• Test Code:
    1625
  • Department:
    Molecular Genetics
  • Test Synonyms:
    HPECDONDISP1DLL1FGF8FGFR1FOXH1GAS1 GLI2NODALPTCH1SHHSIX3TGIF1ZIC2
  • CPT Code(s):
    81479
Background:

Disorders causing brain malformations are phenotypically heterogeneous; mutations in certain genes have been associated inherited conditions causing brain developmental issues.  Holoprosencephaly is a brain malformation condition whereby during development, the brain fails to divide properly into two hemispheres.  Individuals with holoprosencephaly display various birth defects including hypotelorism, facial dysmorphism, microcephaly or macrocephaly.  This NGS test assess for single nucleotide variations and small insertion and deletions in coding regions, however up to 50% of individuals with HPE are caused by chromosomal abnormalities detectable by microarray. The inheritance pattern for HPE can either be autosomal dominant or recessive.

Reasons for Referral:

  • Suspected genetic etiology of a brain malformation
  • Carrier testing
  • Positive family history

Methodology:

Next generation sequencing will analyze the exons or coding regions of the 14 genes associated with holoprosencephaly listed below using Illumina NextSeq 500/550 technology. Samples are prepared using hybridization probes to enrich exonic regions.  This assay does not assess regions of insufficient coverage, introns and promoter regions; pseudogenes; where the reference genome is inaccurate or contains gaps and insertions; and regions of high GC or polynucleotide repeats, but may contain variants that impact gene function.

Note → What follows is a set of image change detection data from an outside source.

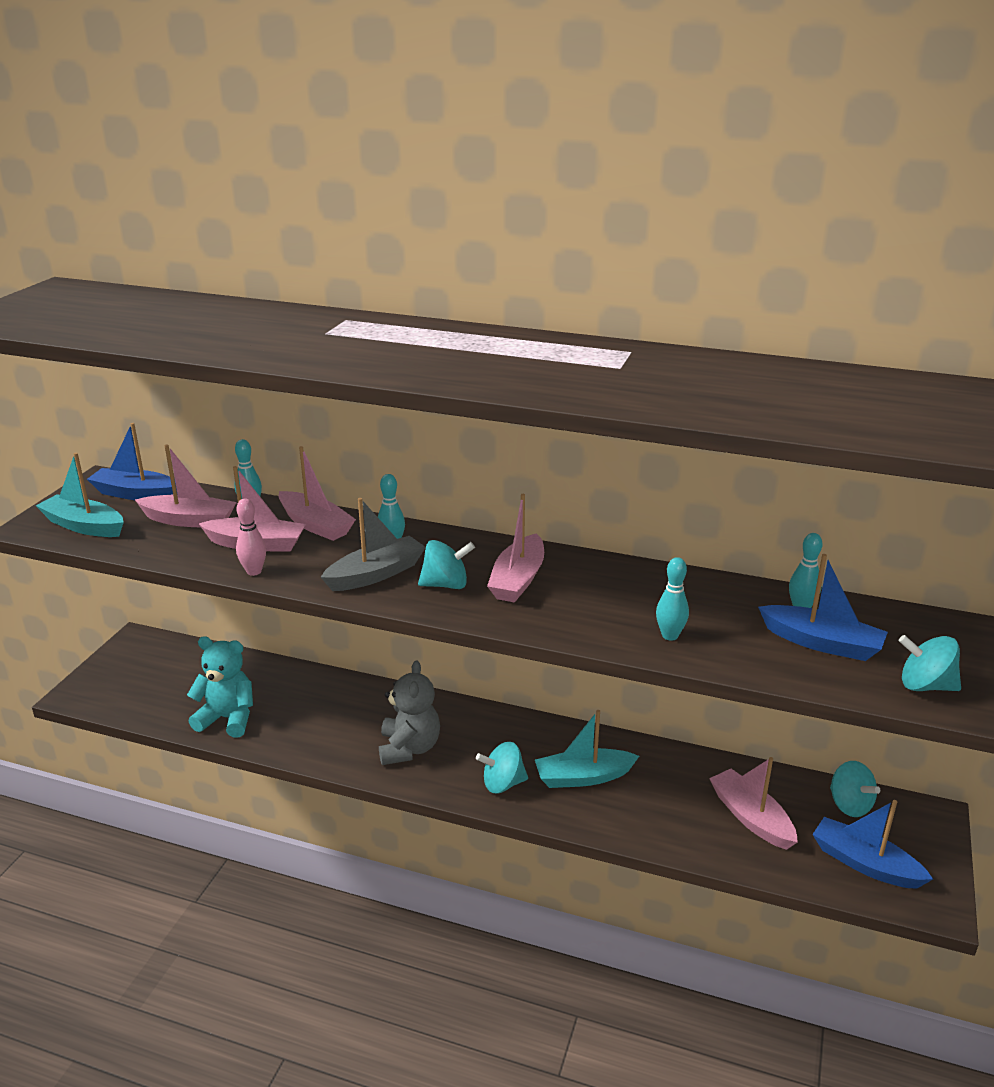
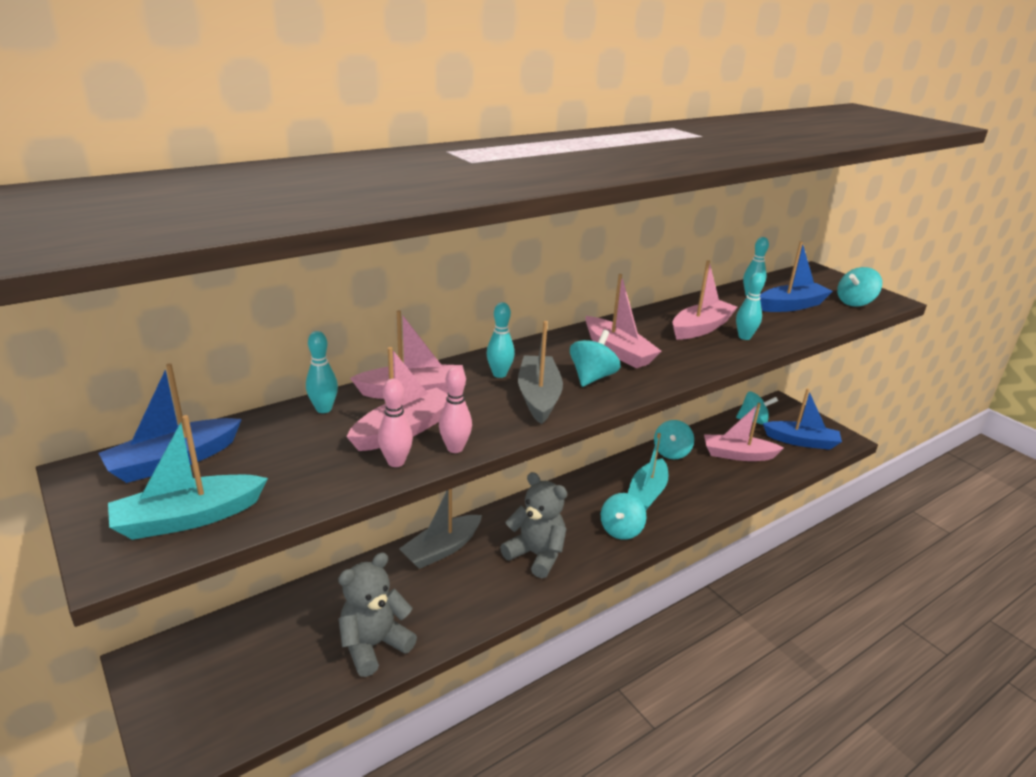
camera: 55 degrees left, 0 degrees up
pink boat [135,445,237,527] -> pink boat moved to [673,260,738,340]
turquoise teddy bear [187,636,253,738] -> grey teddy bear [338,552,417,677]
blue boat [812,800,933,889] -> blue boat turned 150 degrees counterclockwise [763,389,842,450]
none -> pink bowling pin [378,379,413,467]
none -> grey boat [399,489,482,569]
none -> turquoise spinning top [654,420,694,459]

Holoprosencephaly Panel (14 genes):
CDON, DISP1, DLL1, FGF8, FGFR1, FOXH1, GAS1, GLI2, NODAL, PTCH1, SHH, SIX3, TGIF1, ZIC2

Specimen Requirements:

 Blood: EDTA or ACD (Solution A or B):

  • Adult: 5 mL
  • Child: 5 mL
  • Infant: 2-3 mL

Saliva: 2 ORAgene™ Saliva Collection Kits (OGR-500) used according to manufacturer instructions.  Please contact KDL Client Services for a Saliva Collection Kit for patients that cannot provide a blood sample.

Assisted Saliva:
4 ORAgene™ Assisted Saliva Collection Kits (OGR-575) used according to manufacturer instructions.  Please contact KDL Client Services for an Assisted Saliva Collection Kit for patients that cannot provide a blood sample.

Skin Fibroblast:
Punch Biopsy (Cell cultures will be prepared at KDL and used for testing), or 2 T-25 confluent flasks

DNA:
5-10µg at 60-100ng/uL (DNA must be extracted in a CLIA-certified laboratory or a laboratory meeting equivalent requirements as determined by the CAP and/or CMS)

Prenatal:

  • Direct Amniotic Fluid (10-20mL)
  • Direct CVS
  • Cultured Amniocytes (2 T-25 flasks)
  • Cultured CVS (2 T-25 flasks)
  • Cultured Fetal Tissue: Product of Conception (2 T-25 flasks)
  • Cord Blood (1-2mL)

    Notice Regarding Molecular Genetic Testing on CVS or Amniotic Fluid Specimens:
  • Maternal cell rule-out testing will be performed on all prenatal specimens received. Please provide maternal blood in addition to the fetal specimen. Additional charges apply for the maternal cell rule-out test.

    For routine testing of blood and saliva (or DNA extracted from them), KDL does NOT accept samples from patients within two (2) weeks of a packed cell/platelet transfusion or within four (4) weeks of a whole blood transfusion. For extraordinary circumstances, where testing must be performed outside of the above windows, please contact our lab.

  • A REQUISITION FORM MUST ACCOMPANY ALL SAMPLES.  Please include detailed clinical information, including ethnicity, clinical history, and family history.

    Test Performed (Days):

    Weekly

    Turn Around Time:

    8 weeks

    Shipment Sensitivity Requirements:

    • Package and ship specimen to remain cold, but not frozen. 
    • Ship via overnight express, using the FedEx priority overnight label provided.